Ambassador of the Republic of Rwanda to the United States Mathilde Mukantabana speaks at the School of Media and Public Affairs on Wednesday. Logan Rotunno | Staff Photographer
In 1994, Rwanda experienced a 100-day genocide in which extremist members of the ethnic Hutu majority targeted and killed more than one million people, primarily of the Tutsi ethnic group, along with moderate Hutus who opposed the violence. Armed militias and government forces carried out mass killings across the country, displacing roughly two million people and devastating Rwanda’s political and social institutions.
Mukantabana said the violence left the country with a lack of infrastructure, fractured communities and a “broken spirit,” forcing leaders to rebuild from the ground up.
“There was a time we were hopeless and helpless and when we were starting this journey of development, of transformation, especially coming out of the genocide, number one, there is no road map to recover from a genocide,” Mukantabana said.
Mukantabana said Rwanda sees itself as a nation shaped by diaspora because many of its citizens lived, or are living, abroad as refugees following the 1994 genocide. She said diaspora engagement is a “foundational philosophy” that informs Rwanda’s immigration and development policies, allowing citizens abroad to contribute investment, education and professional networks back to the country.

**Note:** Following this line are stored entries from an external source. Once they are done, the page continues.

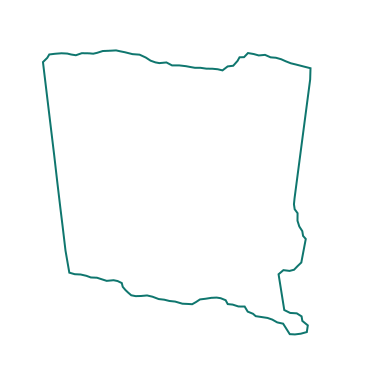 Itapitanga, Bahia, Brazil, rotated 83°
{"feature_id": "56859067B28252352486824", "entity_name": "Itapitanga", "entity_type": "district", "adm_level": 2, "iso_a3": "BRA", "parent_name": "Brazil", "parent_adm1": "Bahia", "projection": "natural_earth1", "projection_center": [-39.607, -14.466], "detail": "fine", "context": "isolated", "style": "outline", "palette": "teal", "viewbox_px": 384, "rotation_deg": 83, "n_neighbors": 0, "source": "geoboundaries", "source_scale": "gbopen_adm2", "svg_char_len": 1622}
<svg xmlns="http://www.w3.org/2000/svg" viewBox="0 0 384 384"><g transform="rotate(83 192 192)"><path d="M83.6,59.3L81.0,66.0L78.1,73.4L76.3,78.2L73.7,83.0L71.1,87.3L69.0,92.3L67.9,97.6L64.8,102.8L64.6,109.1L62.6,113.9L60.9,119.5L64.5,123.9L64.1,128.4L67.4,130.8L71.7,135.7L71.7,141.3L75.0,146.9L73.3,151.5L72.2,156.5L71.3,162.8L69.7,168.7L69.1,173.9L67.9,177.9L66.4,182.6L64.8,189.2L63.9,196.4L60.3,201.6L60.1,208.7L58.9,212.5L56.6,217.1L52.9,221.5L49.3,227.3L47.9,234.3L45.1,241.6L43.5,246.4L42.2,250.1L41.8,256.0L41.2,263.4L42.3,269.2L42.7,273.2L41.8,277.3L40.8,284.5L42.1,290.6L40.8,295.2L39.4,298.9L38.4,304.6L38.1,311.3L38.1,316.9L41.2,319.3L44.9,324.1L85.8,324.2L138.6,324.3L164.8,324.5L191.7,324.6L210.4,324.6L234.8,324.7L257.1,323.6L259.3,318.4L260.3,312.6L262.3,307.1L264.5,302.8L265.5,296.8L269.8,287.5L270.0,280.6L271.3,276.7L273.8,272.8L277.7,272.3L281.2,270.0L284.0,267.7L287.1,264.9L288.5,260.6L289.0,255.3L289.2,249.2L291.1,244.0L294.2,238.1L295.5,232.7L297.4,227.7L298.7,222.1L301.7,215.1L302.6,209.8L303.4,205.5L301.7,201.4L299.6,197.2L299.6,191.4L299.4,185.7L299.8,180.4L300.9,176.5L303.5,171.8L307.6,170.2L308.7,165.4L311.3,159.8L312.1,153.7L317.5,151.3L320.3,146.3L323.0,143.9L324.7,137.8L326.2,132.4L328.4,127.9L331.8,123.3L333.8,117.6L345.0,112.3L345.9,107.2L345.9,101.3L345.0,95.1L338.5,93.3L333.4,98.2L328.8,98.4L325.2,102.8L324.0,109.3L320.4,114.8L284.2,116.1L280.7,110.8L282.2,104.8L281.6,100.2L278.3,96.1L275.3,92.1L252.5,84.8L249.1,87.1L244.3,87.3L239.3,89.7L233.4,90.8L225.9,89.8L221.6,92.2L216.6,92.3L210.8,91.0L94.7,61.0L83.6,59.3Z" fill="none" stroke="#0f766e" stroke-width="2"/></g></svg>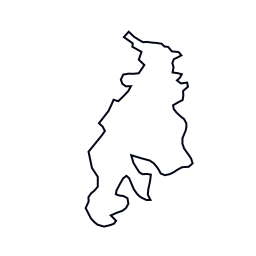 Novo Xingu, Rio Grande do Sul, Brazil, rotated 227°
{"feature_id": "56859067B34726343619953", "entity_name": "Novo Xingu", "entity_type": "district", "adm_level": 2, "iso_a3": "BRA", "parent_name": "Brazil", "parent_adm1": "Rio Grande do Sul", "projection": "natural_earth1", "projection_center": [-53.062, -27.74], "detail": "fine", "context": "isolated", "style": "outline", "palette": "ink", "viewbox_px": 256, "rotation_deg": 227, "n_neighbors": 0, "source": "geoboundaries", "source_scale": "gbopen_adm2", "svg_char_len": 1656}
<svg xmlns="http://www.w3.org/2000/svg" viewBox="0 0 256 256"><g transform="rotate(227 128 128)"><path d="M98.3,42.4L94.1,41.2L87.0,39.2L82.2,39.2L78.0,39.8L72.2,43.3L69.1,48.8L67.6,52.4L68.3,56.0L75.8,55.8L73.7,61.8L71.3,67.4L70.8,71.9L72.4,76.7L77.0,79.7L81.3,78.3L84.6,75.6L87.8,73.9L90.2,77.1L92.6,84.0L94.5,90.2L94.1,94.2L90.6,94.6L84.3,92.3L79.0,90.4L73.7,89.7L70.5,89.8L67.2,90.6L62.6,92.5L60.1,95.4L65.7,97.0L69.3,101.0L74.1,107.9L78.3,112.9L81.2,110.8L84.3,107.1L87.7,106.1L92.5,106.9L98.8,108.2L105.9,111.8L97.1,116.9L93.1,119.4L89.4,121.7L84.5,122.8L79.5,122.5L76.0,121.9L72.4,120.9L68.3,122.8L65.9,126.9L64.6,130.7L63.8,135.5L62.5,140.7L58.2,146.0L58.1,151.2L62.6,153.3L67.3,154.1L71.0,154.5L74.9,155.1L79.4,157.1L83.4,160.9L85.3,165.1L86.8,168.4L88.8,171.3L91.6,173.8L96.2,175.1L100.4,174.4L106.1,174.0L110.7,174.4L113.9,176.5L112.4,182.9L111.2,187.0L114.0,190.6L117.5,193.5L117.3,200.0L120.9,202.2L124.5,197.1L129.4,196.3L129.4,200.1L130.6,204.0L134.1,201.8L138.2,198.5L141.4,202.8L145.2,204.7L147.1,208.4L145.9,212.1L144.7,216.6L149.0,216.8L154.2,212.3L159.9,212.7L162.8,210.2L166.6,210.1L170.1,207.4L174.1,203.8L178.1,200.5L180.5,197.5L185.4,196.0L190.8,194.6L197.9,194.2L197.3,187.0L186.7,189.2L184.4,186.6L180.1,188.0L174.5,189.8L170.6,182.5L162.9,182.9L160.7,173.2L163.8,169.1L167.4,165.4L170.3,160.9L168.2,155.7L164.0,154.0L159.9,154.9L156.6,158.7L154.8,153.4L154.4,146.6L154.2,139.2L158.5,136.7L156.4,132.0L153.7,125.2L151.3,110.0L146.3,110.4L141.6,109.1L140.6,104.7L138.1,86.8L137.6,83.0L123.4,74.4L112.9,72.6L105.7,65.9L105.1,60.4L105.4,56.6L104.4,51.9L101.1,49.1L98.3,42.4Z" fill="none" stroke="#020617" stroke-width="2"/></g></svg>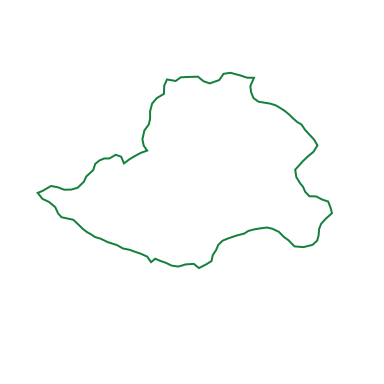 the district of Córrego do Bom Jesus, Minas Gerais, Brazil, rotated 238°
{"feature_id": "56859067B97735160434443", "entity_name": "Córrego do Bom Jesus", "entity_type": "district", "adm_level": 2, "iso_a3": "BRA", "parent_name": "Brazil", "parent_adm1": "Minas Gerais", "projection": "albers", "projection_center": [-45.994, -22.626], "detail": "fine", "context": "isolated", "style": "outline", "palette": "green", "viewbox_px": 384, "rotation_deg": 238, "n_neighbors": 0, "source": "geoboundaries", "source_scale": "gbopen_adm2", "svg_char_len": 1708}
<svg xmlns="http://www.w3.org/2000/svg" viewBox="0 0 384 384"><g transform="rotate(238 192 192)"><path d="M256.0,305.1L259.8,299.2L265.2,294.8L272.7,287.8L275.5,281.4L272.5,274.4L274.7,264.6L279.8,260.5L286.7,258.1L291.6,249.7L295.2,243.2L294.8,237.0L300.7,230.4L296.8,224.7L290.1,220.2L290.3,212.1L288.1,205.0L282.6,199.2L276.2,195.2L272.2,191.2L269.4,184.2L263.0,177.9L256.9,175.6L250.9,175.9L252.3,169.4L252.8,162.7L252.9,156.3L252.3,149.5L259.5,150.6L264.0,147.0L264.2,139.7L267.0,135.2L267.8,130.2L267.1,124.8L262.9,119.8L261.2,110.6L258.0,105.8L256.2,97.4L258.0,90.9L261.7,84.8L267.0,80.8L271.8,75.7L272.1,66.2L273.0,60.7L265.5,61.5L259.5,65.4L251.6,68.0L244.8,67.1L239.7,68.0L236.2,71.6L231.4,76.6L224.6,78.4L219.2,79.7L214.2,81.4L209.9,83.8L205.3,85.8L200.8,89.8L194.1,94.0L186.8,100.2L180.6,103.6L176.0,108.5L171.5,112.0L166.9,115.8L160.9,119.8L154.2,120.1L154.9,125.5L150.9,128.2L145.8,132.3L140.4,135.7L136.0,140.9L133.9,148.4L130.1,155.4L123.8,157.6L123.1,165.8L123.1,171.9L127.5,176.2L129.9,181.5L133.2,186.2L134.5,192.1L133.5,198.0L131.4,207.0L129.1,214.1L129.1,219.3L127.5,224.5L125.0,230.6L122.1,236.8L118.2,240.7L112.1,244.6L105.5,246.0L100.1,248.2L91.6,250.1L86.2,257.3L83.3,266.2L84.4,272.3L88.0,276.3L93.3,280.2L96.6,284.7L98.4,291.1L99.9,299.5L105.3,301.2L111.8,302.4L116.6,298.4L122.4,295.0L126.2,289.3L132.2,288.1L137.4,288.9L142.3,288.3L149.5,288.4L156.3,291.4L157.9,297.3L159.4,302.4L160.9,309.9L161.7,316.3L165.1,323.1L171.6,323.3L178.5,322.0L184.8,320.8L191.2,320.6L195.6,318.3L200.8,316.7L206.0,315.5L211.2,313.8L216.2,311.5L221.0,309.0L225.3,305.4L229.5,300.6L233.4,296.2L239.1,293.9L245.3,295.0L250.9,297.6L256.0,305.1Z" fill="none" stroke="#15803d" stroke-width="2"/></g></svg>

She said the U.S. Rwanda embassy organizes Rwanda Day, an annual event that in 2024 brought together over 6,000 members of the diaspora living in the United States, to mobilize and engage them around Rwandan development priorities. She said rather than viewing diaspora communities as separate from the country, Rwanda treats members of the diaspora as partners in economic growth and political transformation.
“We can’t talk in earnest about the development of Rwanda without thinking about the transforming influence of our diaspora,” Mukantabana said.
Mukantabana said reconciliation between groups like the Hutus and Tutsis was a key aspect of Rwanda’s recovery and a requirement for its development. In the immediate aftermath of the genocide, she said, the country could have descended into cycles of revenge and instability, but leaders instead focused on rebuilding trust and establishing long-term unity.
“The cornerstone was reconciliation, because we needed to see you are not going to develop, divide the good among the bad,” she said.
She said reconciliation required participation from every Rwandan, not just government officials or business leaders. As part of that process, Mukantabana said Rwanda removed ethnic identifiers from national identity cards to create a unified national identity and eliminate divisions that had fueled violence.
“Many young people really don’t know who they are because they grew up knowing I’m Rwandan, I’m not Hutu, I’m not poor,” Mukantabana said.
Mukantabana said Rwanda institutionalized national dialogue through an annual forum called the Umushyikirano, or National Dialogue Council, where citizens, political leaders and members of the diaspora engage in direct, open debate at a conference to evaluate progress and collaboratively set the country’s development agenda.
“All Rwandans have to get together, the leaders, the people in the villages, and we talk about our stuff, what is not going well in terms of reconciliation, some of the stuff that are not really going well in our communities,” Mukantabana said. “That has allowed the people to be able to be active and to talk.”
She said the country’s 2003 constitution guaranteed women at least 30-percent representation in decision-making bodies, removing barriers that had previously limited women’s access to leadership.
“Discrimination is not tolerated because of who you are, because you are a woman, because you are a foreigner,” Mukantabana said. “Everyone is protected because of the people who have always come to the center.”
Mukantabana said, over time, women exceeded that threshold, and in 2008, Rwanda became the first country in the world where women hold more than half the seats in parliament.
“It was not just wishful thinking,” Mukantabana said. “It was through the constitution.”
Mukantabana said Rwanda’s broader development strategy is “bold” because the country chose to “leapfrog” traditional development models out of necessity after its infrastructure was destroyed by the genocide. She said rather than waiting for gradual industrialization, Rwanda pursued technology partnerships with other countries, like the United States, and attempted to accelerate its transition to digital systems and the internet to further accelerate growth.
Mukantabana said the Rwandan government has partnered with Zipline, an American robotics company that developed the first logistics system to deliver medical supplies to rural regions by drone, which “completely revolutionized” the country’s health industry.
“After five years, they found it has saved 200,000 lives of women who were giving birth in rural areas,” Mukantabana said. “Now it’s expanding throughout Africa.”
Mukantabana said Rwanda’s willingness to experiment with new systems stemmed from a recognition that traditional development models would not suffice. She said the country had to “go beyond the confines” of its circumstances and turn post-conflict challenges into opportunities for innovation.
“What happened was an experience,” Mukantabana said. “It built very strong resilience.”